Description of Historic Place
Motor Vessel BCP 45 National Historic Site of Canada, permanently housed at the Campbell River Maritime Heritage Centre, is a 14.3 metre single-screw fishing vessel of wood construction. The vessel has a low raised foredeck and a deckhouse located forward of midship. This configuration was typical of a wooden fish seiner from the west coast of Canada. The official recognition refers to the vessel itself.
Motor Vessel BCP 45 was designated a national historic site of Canada in 2004 because: it is among the oldest and best preserved surviving examples of a wooden seiner, a class of vessel intimately associated with the commercial West Coast fishery during the 20th century that has all but disappeared from use; in terms of its ownership, the vessel witnessed key aspects in the development of the West Coast fishery; it operated for its first 14 years under a cannery licence that reflected the restrictions on Aboriginal peoples and Japanese-Canadians within the industry; and it was subsequently one of the first seiners to be owned and operated by an Aboriginal person; and, it is an eminent representative of its class, accorded an added iconic value through its depiction on the Canadian five-dollar bill from 1972 to 1986.

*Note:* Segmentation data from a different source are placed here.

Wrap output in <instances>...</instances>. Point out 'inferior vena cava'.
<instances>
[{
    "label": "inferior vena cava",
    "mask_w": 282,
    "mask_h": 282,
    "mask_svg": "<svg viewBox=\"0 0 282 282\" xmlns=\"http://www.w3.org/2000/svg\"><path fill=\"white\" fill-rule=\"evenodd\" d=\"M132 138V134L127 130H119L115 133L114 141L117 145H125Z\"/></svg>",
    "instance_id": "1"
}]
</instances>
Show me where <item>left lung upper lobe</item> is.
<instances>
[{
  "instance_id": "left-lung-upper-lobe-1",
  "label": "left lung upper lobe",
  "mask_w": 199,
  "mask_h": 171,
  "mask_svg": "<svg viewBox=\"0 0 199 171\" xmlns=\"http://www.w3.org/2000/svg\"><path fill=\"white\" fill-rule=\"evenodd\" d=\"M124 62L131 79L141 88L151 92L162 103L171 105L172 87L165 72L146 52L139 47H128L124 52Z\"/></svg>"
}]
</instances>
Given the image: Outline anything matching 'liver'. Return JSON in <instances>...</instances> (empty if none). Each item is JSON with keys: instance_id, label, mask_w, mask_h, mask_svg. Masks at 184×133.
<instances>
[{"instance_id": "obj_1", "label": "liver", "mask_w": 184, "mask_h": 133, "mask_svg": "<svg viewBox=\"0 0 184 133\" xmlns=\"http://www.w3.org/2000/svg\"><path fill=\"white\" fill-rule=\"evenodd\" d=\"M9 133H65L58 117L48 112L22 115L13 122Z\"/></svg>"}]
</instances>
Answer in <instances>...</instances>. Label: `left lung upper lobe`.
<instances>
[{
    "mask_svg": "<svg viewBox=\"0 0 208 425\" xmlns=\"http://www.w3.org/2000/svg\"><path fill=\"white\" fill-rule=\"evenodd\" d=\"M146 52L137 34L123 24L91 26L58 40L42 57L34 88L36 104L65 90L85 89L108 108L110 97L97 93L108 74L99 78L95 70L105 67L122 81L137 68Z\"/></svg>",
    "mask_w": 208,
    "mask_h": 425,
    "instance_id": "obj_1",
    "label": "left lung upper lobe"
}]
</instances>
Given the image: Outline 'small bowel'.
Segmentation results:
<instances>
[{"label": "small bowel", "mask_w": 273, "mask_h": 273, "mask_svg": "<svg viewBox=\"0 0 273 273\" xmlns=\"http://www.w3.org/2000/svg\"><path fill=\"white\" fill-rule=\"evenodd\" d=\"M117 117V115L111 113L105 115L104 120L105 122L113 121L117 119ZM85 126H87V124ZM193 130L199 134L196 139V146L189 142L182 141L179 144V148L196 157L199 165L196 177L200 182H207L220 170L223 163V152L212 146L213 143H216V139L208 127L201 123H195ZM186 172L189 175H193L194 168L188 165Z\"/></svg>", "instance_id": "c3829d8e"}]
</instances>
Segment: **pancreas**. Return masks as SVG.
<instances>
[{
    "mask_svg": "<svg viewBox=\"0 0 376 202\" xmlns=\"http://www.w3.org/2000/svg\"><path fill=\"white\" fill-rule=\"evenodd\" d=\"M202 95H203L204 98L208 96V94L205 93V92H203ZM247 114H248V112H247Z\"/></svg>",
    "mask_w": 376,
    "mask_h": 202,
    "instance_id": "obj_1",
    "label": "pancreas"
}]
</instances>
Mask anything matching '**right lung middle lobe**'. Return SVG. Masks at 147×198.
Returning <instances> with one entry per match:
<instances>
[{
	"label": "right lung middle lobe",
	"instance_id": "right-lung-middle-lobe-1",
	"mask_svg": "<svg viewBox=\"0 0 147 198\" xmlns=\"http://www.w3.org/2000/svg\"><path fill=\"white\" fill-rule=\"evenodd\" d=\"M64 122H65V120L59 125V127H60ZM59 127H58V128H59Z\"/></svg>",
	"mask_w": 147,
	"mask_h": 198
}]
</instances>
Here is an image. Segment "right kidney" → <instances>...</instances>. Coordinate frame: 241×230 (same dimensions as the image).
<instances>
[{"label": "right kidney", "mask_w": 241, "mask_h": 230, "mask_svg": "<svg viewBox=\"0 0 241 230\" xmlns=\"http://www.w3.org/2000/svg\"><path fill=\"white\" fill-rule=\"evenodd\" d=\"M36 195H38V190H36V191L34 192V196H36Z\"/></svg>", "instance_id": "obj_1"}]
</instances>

Motor Vessel BCP 45 was one of several fishing vessels built to a standard design for its original owner, BC Packers Ltd., the dominant canning company on the British Columbia coast during the second half of the 20th century. It was built in 1927 by Burrard Shipyard in Coal Harbour, Vancouver, considered the heart of wooden shipbuilding along the coast during the period. In addition to its direct association with important changes in the social structure of the west coast fishing industry, Motor Vessel BCP 45’s lengthy operational life reflected many of the technological changes that had significant impacts on the fishing community. It was operated successively as a table seiner, troller, Puretic block seiner, packer, and finally, as a drum seiner. Through its design, adaptation to successive technologies, and direct associations with the dynamics of the fishing industry and the important role of Aboriginal Peoples in it, Motor Vessel BCP 45 has become a fitting symbol and a familiar national icon of the fishing industry in Canada.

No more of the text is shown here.